Sylvie Leclerc, une quinquagénaire jugée depuis lundi à Nancy pour avoir tué en 2012 son compagnon d’un coup de fusil, a été condamnée jeudi à neuf ans de prison. Suivant les réquisitions de l’avocate générale, la cour a estimé que le discernement de l’accusée n’avait pas été aboli, mais altéré au moment du meurtre, qu’elle affirmait avoir commis pour se libérer de l’emprise de cet homme.

«Une vie douloureuse et la dépression chronique ont créé chez elle cette impression qu’il n’y avait pas d’autre issue», avait souligné devant la cour d’assises de Meurthe-et-Moselle l’avocate générale Marie-Claude Weiss, précisant qu’elle ne souhaitait pas «ajouter du malheur au malheur, car chez Mme Leclerc, le malheur est tenace et le bonheur est fugace».

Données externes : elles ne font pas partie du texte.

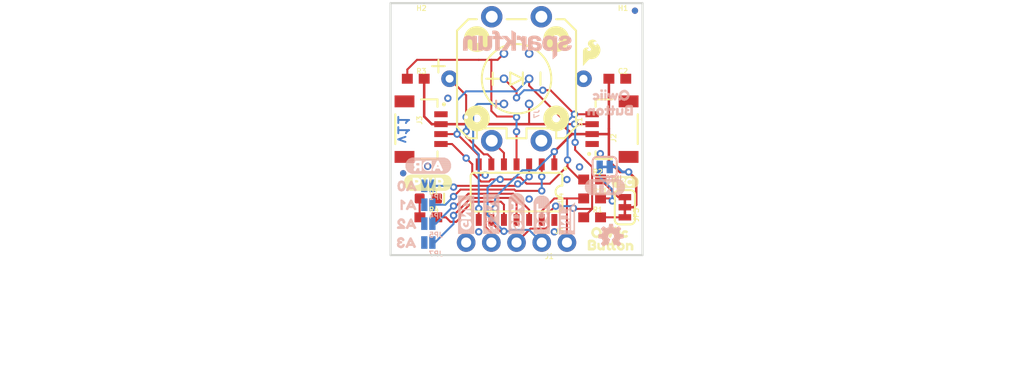
<source format=kicad_pcb>
(kicad_pcb (version 20211014) (generator pcbnew)

  (general
    (thickness 1.6)
  )

  (paper "A4")
  (layers
    (0 "F.Cu" signal)
    (31 "B.Cu" signal)
    (32 "B.Adhes" user "B.Adhesive")
    (33 "F.Adhes" user "F.Adhesive")
    (34 "B.Paste" user)
    (35 "F.Paste" user)
    (36 "B.SilkS" user "B.Silkscreen")
    (37 "F.SilkS" user "F.Silkscreen")
    (38 "B.Mask" user)
    (39 "F.Mask" user)
    (40 "Dwgs.User" user "User.Drawings")
    (41 "Cmts.User" user "User.Comments")
    (42 "Eco1.User" user "User.Eco1")
    (43 "Eco2.User" user "User.Eco2")
    (44 "Edge.Cuts" user)
    (45 "Margin" user)
    (46 "B.CrtYd" user "B.Courtyard")
    (47 "F.CrtYd" user "F.Courtyard")
    (48 "B.Fab" user)
    (49 "F.Fab" user)
    (50 "User.1" user)
    (51 "User.2" user)
    (52 "User.3" user)
    (53 "User.4" user)
    (54 "User.5" user)
    (55 "User.6" user)
    (56 "User.7" user)
    (57 "User.8" user)
    (58 "User.9" user)
  )

  (setup
    (pad_to_mask_clearance 0)
    (pcbplotparams
      (layerselection 0x00010fc_ffffffff)
      (disableapertmacros false)
      (usegerberextensions false)
      (usegerberattributes true)
      (usegerberadvancedattributes true)
      (creategerberjobfile true)
      (svguseinch false)
      (svgprecision 6)
      (excludeedgelayer true)
      (plotframeref false)
      (viasonmask false)
      (mode 1)
      (useauxorigin false)
      (hpglpennumber 1)
      (hpglpenspeed 20)
      (hpglpendiameter 15.000000)
      (dxfpolygonmode true)
      (dxfimperialunits true)
      (dxfusepcbnewfont true)
      (psnegative false)
      (psa4output false)
      (plotreference true)
      (plotvalue true)
      (plotinvisibletext false)
      (sketchpadsonfab false)
      (subtractmaskfromsilk false)
      (outputformat 1)
      (mirror false)
      (drillshape 1)
      (scaleselection 1)
      (outputdirectory "")
    )
  )

  (net 0 "")
  (net 1 "GND")
  (net 2 "SDA")
  (net 3 "SCL")
  (net 4 "3.3V")
  (net 5 "~{INT}")
  (net 6 "SCL_PU1")
  (net 7 "SDA_PU1")
  (net 8 "ADR0")
  (net 9 "~{RST}")
  (net 10 "N$3")
  (net 11 "MISO")
  (net 12 "STAT")
  (net 13 "INT_R")
  (net 14 "LED")
  (net 15 "SWITCH")
  (net 16 "ADR1")
  (net 17 "ADR2")
  (net 18 "ADR3")

  (footprint "boardEagle:STAND-OFF" (layer "F.Cu") (at 138.3411 94.8436))

  (footprint "boardEagle:LED-0603" (layer "F.Cu") (at 139.6111 111.9886))

  (footprint "boardEagle:STAND-OFF" (layer "F.Cu") (at 158.6611 94.8436))

  (footprint "boardEagle:JST04_1MM_RA" (layer "F.Cu") (at 156.1211 105.0036 90))

  (footprint "boardEagle:0603" (layer "F.Cu") (at 139.6111 113.8936))

  (footprint "boardEagle:JST04_1MM_RA" (layer "F.Cu") (at 140.8811 105.0036 -90))

  (footprint "boardEagle:SO14" (layer "F.Cu") (at 148.5011 111.3536 180))

  (footprint "boardEagle:CREATIVE_COMMONS" (layer "F.Cu") (at 116.7511 126.5936))

  (footprint "boardEagle:0603" (layer "F.Cu") (at 156.1211 113.8936))

  (footprint "boardEagle:0603" (layer "F.Cu") (at 138.3411 99.9236))

  (footprint "boardEagle:1X04_NO_SILK" (layer "F.Cu") (at 151.0411 116.4336 180))

  (footprint "boardEagle:SFE_LOGO_FLAME_.1" (layer "F.Cu") (at 156.0576 97.2566))

  (footprint "boardEagle:0603" (layer "F.Cu") (at 156.1211 110.0836))

  (footprint "boardEagle:QWIIC0" (layer "F.Cu") (at 155.1051 115.4176))

  (footprint "boardEagle:BUTTON1" (layer "F.Cu") (at 154.7241 116.6876))

  (footprint "boardEagle:PWR-()-04" (layer "F.Cu") (at 137.0711 110.4011))

  (footprint "boardEagle:1X01_NO_SILK" (layer "F.Cu") (at 153.5811 116.4336))

  (footprint "boardEagle:MICRO-FIDUCIAL" (layer "F.Cu") (at 160.4391 93.0656))

  (footprint "boardEagle:MICRO-FIDUCIAL" (layer "F.Cu") (at 137.0711 109.4486))

  (footprint "boardEagle:I_SUPER2_C-()-03" (layer "F.Cu") (at 158.0261 110.3376))

  (footprint "boardEagle:0603" (layer "F.Cu") (at 158.6611 99.9236))

  (footprint "boardEagle:TACTILE_SWITCH_LED_PTH_12MM" (layer "F.Cu") (at 148.5011 99.9236 -90))

  (footprint "boardEagle:0603" (layer "F.Cu") (at 156.1211 111.9886))

  (footprint "boardEagle:REVISION" (layer "F.Cu") (at 128.1811 129.1336))

  (footprint "boardEagle:SMT-JUMPER_3_2-NC_TRACE_SILK" (layer "F.Cu") (at 159.4231 112.8776 -90))

  (footprint "boardEagle:A33" (layer "B.Cu")
    (tedit 0) (tstamp 009e3ff2-a24c-477a-a81d-4e5a9e961a5e)
    (at 139.2936 116.4336 180)
    (fp_text reference "U$21" (at 0 0) (layer "B.SilkS") hide
      (effects (font (size 1.27 1.27) (thickness 0.15)) (justify right top mirror))
      (tstamp 87ef773a-2f28-4db3-9218-c7ddbf8ef123)
    )
    (fp_text value "" (at 0 0) (layer "B.Fab") hide
      (effects (font (size 1.27 1.27) (thickness 0.15)) (justify right top mirror))
      (tstamp 8ca2ef00-5e27-4c90-a26a-dde1cc073cf8)
    )
    (fp_poly (pts
        (xy 1.48 0.02)
        (xy 1.8 0.02)
        (xy 1.8 0.06)
        (xy 1.48 0.06)
      ) (layer "B.SilkS") (width 0) (fill solid) (tstamp 000f6a89-3933-4dbb-b33b-f50503c08e5d))
    (fp_poly (pts
        (xy 2.32 -0.06)
        (xy 2.8 -0.06)
        (xy 2.8 -0.02)
        (xy 2.32 -0.02)
      ) (layer "B.SilkS") (width 0) (fill solid) (tstamp 0bbcef08-387c-47e8-b291-50246c8ef6f9))
    (fp_poly (pts
        (xy 1.08 -0.14)
        (xy 1.84 -0.14)
        (xy 1.84 -0.1)
        (xy 1.08 -0.1)
      ) (layer "B.SilkS") (width 0) (fill solid) (tstamp 12be2833-2ee8-46d6-a74c-70a1a59d6c06))
    (fp_poly (pts
        (xy 2.16 0.38)
        (xy 2.76 0.38)
        (xy 2.76 0.42)
        (xy 2.16 0.42)
      ) (layer "B.SilkS") (width 0) (fill solid) (tstamp 199f95f8-045a-4667-9521-ba0a7dfbfefc))
    (fp_poly (pts
        (xy 1.32 0.34)
        (xy 1.64 0.34)
        (xy 1.64 0.38)
        (xy 1.32 0.38)
      ) (layer "B.SilkS") (width 0) (fill solid) (tstamp 22805643-a45e-4b83-9ee7-d641689f7654))
    (fp_poly (pts
        (xy 1.32 0.38)
        (xy 1.6 0.38)
        (xy 1.6 0.42)
        (xy 1.32 0.42)
      ) (layer "B.SilkS") (width 0) (fill solid) (tstamp 2eaff5d6-3c7b-4243-9541-878c71879df3))
    (fp_poly (pts
        (xy 1.36 0.42)
        (xy 1.6 0.42)
        (xy 1.6 0.46)
        (xy 1.36 0.46)
      ) (layer "B.SilkS") (width 0) (fill solid) (tstamp 34cf49f7-5594-4cda-86fd-a8feb7bf6f4b))
    (fp_poly (pts
        (xy 1.04 -0.22)
        (xy 1.88 -0.22)
        (xy 1.88 -0.18)
        (xy 1.04 -0.18)
      ) (layer "B.SilkS") (width 0) (fill solid) (tstamp 3c5ebf9c-6940-4198-a3ae-02ce152fa12b))
    (fp_poly (pts
        (xy 2.12 0.18)
        (xy 2.32 0.18)
        (xy 2.32 0.22)
        (xy 2.12 0.22)
      ) (layer "B.SilkS") (width 0) (fill solid) (tstamp 3dffbd76-d6b4-4d9d-a1cc-2022646ee444))
    (fp_poly (pts
        (xy 2.52 0.14)
        (xy 2.84 0.14)
        (xy 2.84 0.18)
        (xy 2.52 0.18)
      ) (layer "B.SilkS") (width 0) (fill solid) (tstamp 4a67bcc8-0653-4480-b1dc-da1249121042))
    (fp_poly (pts
        (xy 1.12 -0.06)
        (xy 1.4 -0.06)
        (xy 1.4 -0.02)
        (xy 1.12 -0.02)
      ) (layer "B.SilkS") (width 0) (fill solid) (tstamp 4c000b89-c5af-4260-b6af-bf235cec774a))
    (fp_poly (pts
        (xy 1.52 -0.06)
        (xy 1.8 -0.06)
        (xy 1.8 -0.02)
        (xy 1.52 -0.02)
      ) (layer "B.SilkS") (width 0) (fill solid) (tstamp 4cf0b722-3a41-4fa6-bbc5-1e833a7aed7a))
    (fp_poly (pts
        (xy 1.16 0.06)
        (xy 1.76 0.06)
        (xy 1.76 0.1)
        (xy 1.16 0.1)
      ) (layer "B.SilkS") (width 0) (fill solid) (tstamp 529eadc5-7158-4586-befd-ab5f166ef5f8))
    (fp_poly (pts
        (xy 1.52 -0.02)
        (xy 1.8 -0.02)
        (xy 1.8 0.02)
        (xy 1.52 0.02)
      ) (layer "B.SilkS") (width 0) (fill solid) (tstamp 54001f59-d625-4d53-ba38-22beae8aa079))
    (fp_poly (pts
        (xy 2.36 -0.58)
        (xy 2.52 -0.58)
        (xy 2.52 -0.54)
        (xy 2.36 -0.54)
      ) (layer "B.SilkS") (width 0) (fill solid) (tstamp 57875224-bfc1-415c-947a-f8ca0460c0cb))
    (fp_poly (pts
        (xy 2.24 -0.54)
        (xy 2.64 -0.54)
        (xy 2.64 -0.5)
        (xy 2.24 -0.5)
      ) (layer "B.SilkS") (width 0) (fill solid) (tstamp 5e5f2b1b-d157-4a83-97fc-1f21de227c81))
    (fp_poly (pts
        (xy 1.56 -0.1)
        (xy 1.84 -0.1)
        (xy 1.84 -0.06)
        (xy 1.56 -0.06)
      ) (layer "B.SilkS") (width 0) (fill solid) (tstamp 5fddbef5-2963-4121-a83c-88bc35870d8d))
    (fp_poly (pts
        (xy 1.12 -0.02)
        (xy 1.44 -0.02)
        (xy 1.44 0.02)
        (xy 1.12 0.02)
      ) (layer "B.SilkS") (width 0) (fill solid) (tstamp 604e72bd-11be-4e0b-8328-fe54dfe62ff8))
    (fp_poly (pts
        (xy 1.44 0.5)
        (xy 1.48 0.5)
        (xy 1.48 0.54)
        (xy 1.44 0.54)
      ) (layer "B.SilkS") (width 0) (fill solid) (tstamp 62f31986-c584-4ee3-8e8d-788080ec7565))
    (fp_poly (pts
        (xy 0.96 -0.38)
        (xy 1.24 -0.38)
        (xy 1.24 -0.34)
        (xy 0.96 -0.34)
      ) (layer "B.SilkS") (width 0) (fill solid) (tstamp 6ab58636-27c5-45d8-913b-4c38fe86846d))
    (fp_poly (pts
        (xy 2.16 -0.5)
        (xy 2.72 -0.5)
        (xy 2.72 -0.46)
        (xy 2.16 -0.46)
      ) (layer "B.SilkS") (width 0) (fill solid) (tstamp 6b6e8f17-71cf-4dc6-92ed-2f40b9ea08fe))
    (fp_poly (pts
        (xy 0.96 -0.5)
        (xy 1.2 -0.5)
        (xy 1.2 -0.46)
        (xy 0.96 -0.46)
      ) (layer "B.SilkS") (width 0) (fill solid) (tstamp 723155a1-224f-4bd7-a6a6-ce9ecdf83a01))
    (fp_poly (pts
        (xy 1.04 -0.18)
        (xy 1.88 -0.18)
        (xy 1.88 -0.14)
        (xy 1.04 -0.14)
      ) (layer "B.SilkS") (width 0) (fill solid) (tstamp 727e375a-0f52-448c-9bd9-d59068886b06))
    (fp_poly (pts
        (xy 2.08 0.26)
        (xy 2.84 0.26)
        (xy 2.84 0.3)
        (xy 2.08 0.3)
      ) (layer "B.SilkS") (width 0) (fill solid) (tstamp 74125dab-f938-474a-87f9-0e2b2809f3de))
    (fp_poly (pts
        (xy 1 -0.54)
        (xy 1.16 -0.54)
        (xy 1.16 -0.5)
        (xy 1 -0.5)
      ) (layer "B.SilkS") (width 0) (fill solid) (tstamp 7701259a-6e85-442a-b115-5994a93d3f5c))
    (fp_poly (pts
        (xy 2.12 -0.46)
        (xy 2.76 -0.46)
        (xy 2.76 -0.42)
        (xy 2.12 -0.42)
      ) (layer "B.SilkS") (width 0) (fill solid) (tstamp 78c0464b-4c90-405a-86ba-c1491ab85dff))
    (fp_poly (pts
        (xy 1.24 0.18)
        (xy 1.72 0.18)
        (xy 1.72 0.22)
        (xy 1.24 0.22)
      ) (layer "B.SilkS") (width 0) (fill solid) (tstamp 78eacbb6-29ad-4072-aa13-2b83d49dec50))
    (fp_poly (pts
        (xy 1.24 0.22)
        (xy 1.68 0.22)
        (xy 1.68 0.26)
        (xy 1.24 0.26)
      ) (layer "B.SilkS") (width 0) (fill solid) (tstamp 79e64908-d956-4ca4-bfd3-585da1892652))
    (fp_poly (pts
        (xy 1.36 0.46)
        (xy 1.56 0.46)
        (xy 1.56 0.5)
        (xy 1.36 0.5)
      ) (layer "B.SilkS") (width 0) (fill solid) (tstamp 7f939218-2b27-48ed-ad45-f49c3a8d3655))
    (fp_poly (pts
        (xy 2.32 0.06)
        (xy 2.8 0.06)
        (xy 2.8 0.1)
        (xy 2.32 0.1)
      ) (layer "B.SilkS") (width 0) (fill solid) (tstamp 7fb41cdc-f713-4f66-b139-591054e4906f))
    (fp_poly (pts
        (xy 2.12 -0.42)
        (xy 2.8 -0.42)
        (xy 2.8 -0.38)
        (xy 2.12 -0.38)
      ) (layer "B.SilkS") (width 0) (fill solid) (tstamp 808a4fe5-92d9-4b1d-b225-d62862bb8966))
    (fp_poly (pts
        (xy 2.24 0.46)
        (xy 2.68 0.46)
        (xy 2.68 0.5)
        (xy 2.24 0.5)
      ) (layer "B.SilkS") (width 0) (fill solid) (tstamp 88ec02a9-6d26-40ca-aee0-bf1fcce422a2))
    (fp_poly (pts
        (xy 2.04 -0.3)
        (xy 2.36 -0.3)
        (xy 2.36 -0.26)
        (xy 2.04 -0.26)
      ) (layer "B.SilkS") (width 0) (fill solid) (tstamp 918a8336-bd31-4cf9-b771-f4cb1fe8f245))
    (fp_poly (pts
        (xy 2.16 0.14)
        (xy 2.32 0.14)
        (xy 2.32 0.18)
        (xy 2.16 0.18)
      ) (layer "B.SilkS") (width 0) (fill solid) (tstamp 91d0fe9e-ab87-467f-a4b5-fa5c021f92a8))
    (fp_poly (pts
        (xy 1 -0.3)
        (xy 1.92 -0.3)
        (xy 1.92 -0.26)
        (xy 1 -0.26)
      ) (layer "B.SilkS") (width 0) (fill solid) (tstamp 92ed6c99-3279-4054-9892-d98bd019f401))
    (fp_poly (pts
        (xy 2.32 -0.02)
        (xy 2.76 -0.02)
        (xy 2.76 0.02)
        (xy 2.32 0.02)
      ) (layer "B.SilkS") (width 0) (fill solid) (tstamp 9304d9be-85f8-474d-b932-890e21893383))
    (fp_poly (pts
        (xy 1.72 -0.46)
        (xy 2 -0.46)
        (xy 2 -0.42)
        (xy 1.72 -0.42)
      ) (layer "B.SilkS") (width 0) (fill solid) (tstamp 9c4d7f83-0ae8-466d-8572-bce65fc57283))
    (fp_poly (pts
        (xy 2.6 -0.26)
        (xy 2.84 -0.26)
        (xy 2.84 -0.22)
        (xy 2.6 -0.22)
      ) (layer "B.SilkS") (width 0) (fill solid) (tstamp 9e2c5dc9-25f4-4faf-97ab-953a4cbb6373))
    (fp_poly (pts
        (xy 2.56 0.22)
        (xy 2.84 0.22)
        (xy 2.84 0.26)
        (xy 2.56 0.26)
      ) (layer "B.SilkS") (width 0) (fill solid) (tstamp a19b1971-1f09-4093-a2c7-070b405aabce))
    (fp_poly (pts
        (xy 1.68 -0.42)
        (xy 2 -0.42)
        (xy 2 -0.38)
        (xy 1.68 -0.38)
      ) (layer "B.SilkS") (width 0) (fill solid) (tstamp a332997c-cc85-4412-954e-e3f9b85a86b8))
    (fp_poly (pts
        (xy 1.2 0.1)
        (xy 1.76 0.1)
        (xy 1.76 0.14)
        (xy 1.2 0.14)
      ) (layer "B.SilkS") (width 0) (fill solid) (tstamp a9f670a8-0ebd-4e5d-9ffe-853dd484e7d3))
    (fp_poly (pts
        (xy 2.32 0.5)
        (xy 2.56 0.5)
        (xy 2.56 0.54)
        (xy 2.32 0.54)
      ) (layer "B.SilkS") (width 0) (fill solid) (tstamp ab9493f7-23fb-474e-8b78-1e67375efe60))
    (fp_poly (pts
        (xy 2.08 -0.18)
        (xy 2.28 -0.18)
        (xy 2.28 -0.14)
        (xy 2.08 -0.14)
      ) (layer "B.SilkS") (width 0) (fill solid) (tstamp acf5dc51-ccc9-4afb-bbc4-961960c533da))
    (fp_poly (pts
        (xy 1.16 0.02)
        (xy 1.44 0.02)
        (xy 1.44 0.06)
        (xy 1.16 0.06)
      ) (layer "B.SilkS") (width 0) (fill solid) (tstamp ad6abfda-afc9-4daf-88d6-bb2352e917c9))
    (fp_poly (pts
        (xy 2.12 0.3)
        (xy 2.8 0.3)
        (xy 2.8 0.34)
        (xy 2.12 0.34)
      ) (layer "B.SilkS") (width 0) (fill solid) (tstamp ad8b3472-91ea-421a-841f-5567aa7851d0))
    (fp_poly (pts
        (xy 1.28 0.26)
        (xy 1.68 0.26)
        (xy 1.68 0.3)
        (xy 1.28 0.3)
      ) (layer "B.SilkS") (width 0) (fill solid) (tstamp ad98e1bb-cfad-4c84-90d6-a918c118cad9))
    (fp_poly (pts
        (xy 1.68 -0.38)
        (xy 1.96 -0.38)
        (xy 1.96 -0.34)
        (xy 1.68 -0.34)
      ) (layer "B.SilkS") (width 0) (fill solid) (tstamp b2655f13-8777-46a5-b0bc-63e3bb9c3a7e))
    (fp_poly (pts
        (xy 0.96 -0.34)
        (xy 1.96 -0.34)
        (xy 1.96 -0.3)
        (xy 0.96 -0.3)
      ) (layer "B.SilkS") (width 0) (fill solid) (tstamp b49a9da7-6c86-4b3a-ae6c-05022ce61c31))
    (fp_poly (pts
        (xy 2.56 0.18)
        (xy 2.84 0.18)
        (xy 2.84 0.22)
        (xy 2.56 0.22)
      ) (layer "B.SilkS") (width 0) (fill solid) (tstamp bc744b62-2459-45ae-b04d-7822336decd7))
    (fp_poly (pts
        (xy 1.76 -0.54)
        (xy 1.92 -0.54)
        (xy 1.92 -0.5)
        (xy 1.76 -0.5)
      ) (layer "B.SilkS") (width 0) (fill solid) (tstamp c125a92a-1654-47c1-8aea-e4ac59dcd518))
    (fp_poly (pts
        (xy 2.32 0.02)
        (xy 2.76 0.02)
        (xy 2.76 0.06)
        (xy 2.32 0.06)
      ) (layer "B.SilkS") (width 0) (fill solid) (tstamp c1886d72-4953-4c32-9e34-754ae530054c))
    (fp_poly (pts
        (xy 1.72 -0.5)
        (xy 2 -0.5)
        (xy 2 -0.46)
        (xy 1.72 -0.46)
      ) (layer "B.SilkS") (width 0) (fill solid) (tstamp c39bc28d-6499-42e6-bfce-f13755b2f590))
    (fp_poly (pts
        (xy 1 -0.26)
        (xy 1.92 -0.26)
        (xy 1.92 -0.22)
        (xy 1 -0.22)
      ) (layer "B.SilkS") (width 0) (fill solid) (
... [409442 chars truncated]
</source>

«Je l’ai aimé et je l’aime toujours. Il est toujours là. J’ai besoin de lui. Il me manque beaucoup» , avait lancé jeudi Sylvie Leclerc, avant de demander pardon à sa fille Aude, qui lui a répondu : «tu es pardonnée maman !».

«Syndrome de Stockholm»

Pendant ces quatre jours d’audience, l’accusée a été présentée par ses défenseurs comme une nouvelle Jacqueline Sauvage , cette femme devenue un symbole des violences conjugales après sa condamnation en décembre à Blois à 10 ans de réclusion pour le meurtre de son mari violent, mais qui a bénéficié ensuite d’une grâce présidentielle partielle. Défendue par les mêmes avocates que Jacqueline Sauvage, Sylvie Leclerc a tenté d’expliquer devant la cour à quel point il lui était devenu nécessaire de se «libérer» de l’emprise de son compagnon, qu’elle avait abattu dans son lit, d’une balle de fusil tirée à bout portant.

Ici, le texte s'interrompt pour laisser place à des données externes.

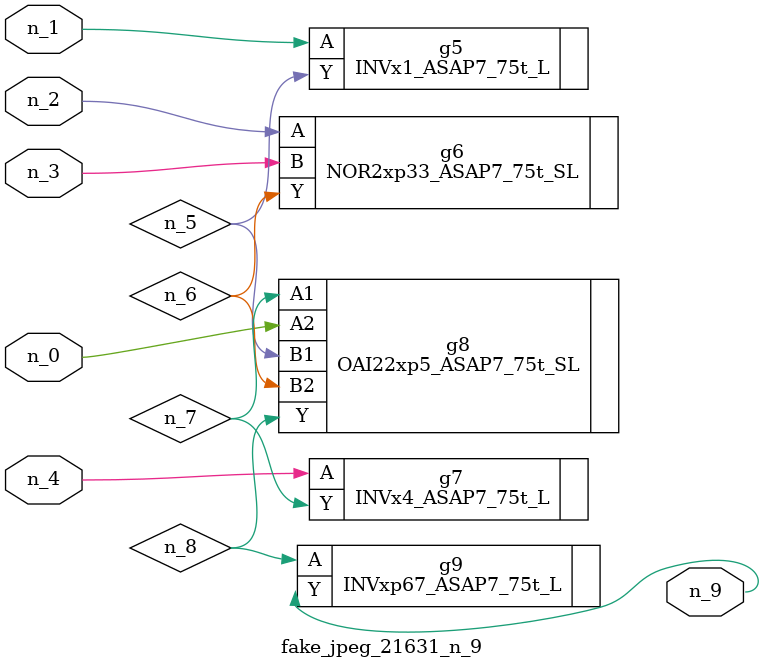
<source format=v>
module fake_jpeg_21631_n_9 (n_3, n_2, n_1, n_0, n_4, n_9);

input n_3;
input n_2;
input n_1;
input n_0;
input n_4;

output n_9;

wire n_8;
wire n_6;
wire n_5;
wire n_7;

INVx1_ASAP7_75t_L g5 ( 
.A(n_1),
.Y(n_5)
);

NOR2xp33_ASAP7_75t_SL g6 ( 
.A(n_2),
.B(n_3),
.Y(n_6)
);

INVx4_ASAP7_75t_L g7 ( 
.A(n_4),
.Y(n_7)
);

OAI22xp5_ASAP7_75t_SL g8 ( 
.A1(n_7),
.A2(n_0),
.B1(n_5),
.B2(n_6),
.Y(n_8)
);

INVxp67_ASAP7_75t_L g9 ( 
.A(n_8),
.Y(n_9)
);


endmodule
</source>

Cet éboueur de 58 ans dont elle a partagé la vie durant 35 ans était selon elle un être «jaloux» et «colérique», qui l’insultait et la forçait à des rapports sexuels longs et douloureux. La propre fille de Sylvie Leclerc et Gérard Schahan, Aude, 27 ans, a déclaré à la cour que sa mère avait «bien fait» de tuer son père, car «c’était la seule issue». «Mon père avait une emprise sur ma mère, sur moi et sur tout son entourage [...] Il me faisait très peur, même s’il ne m’a jamais frappée», a-t-elle ajouté.

Les débats ont toutefois également mis en lumière la relation complexe entre l’accusée et sa victime. Sylvie Leclerc était «davantage prisonnière de sa propre dépendance que de l’emprise objective de son conjoint», a ainsi souligné à la barre un expert psychiatre, le Dr Jacques Henry. Pour un autre expert, le Dr Francis Boquel, l’accusée «a développé le syndrome de l’otage ou syndrome de Stockholm, auquel s’est ajouté un syndrome d’accommodation».

Jeudi, les avocats des parties civiles ont déploré que Sylvie Leclerc cherche à salir la mémoire de son compagnon pour expliquer son geste.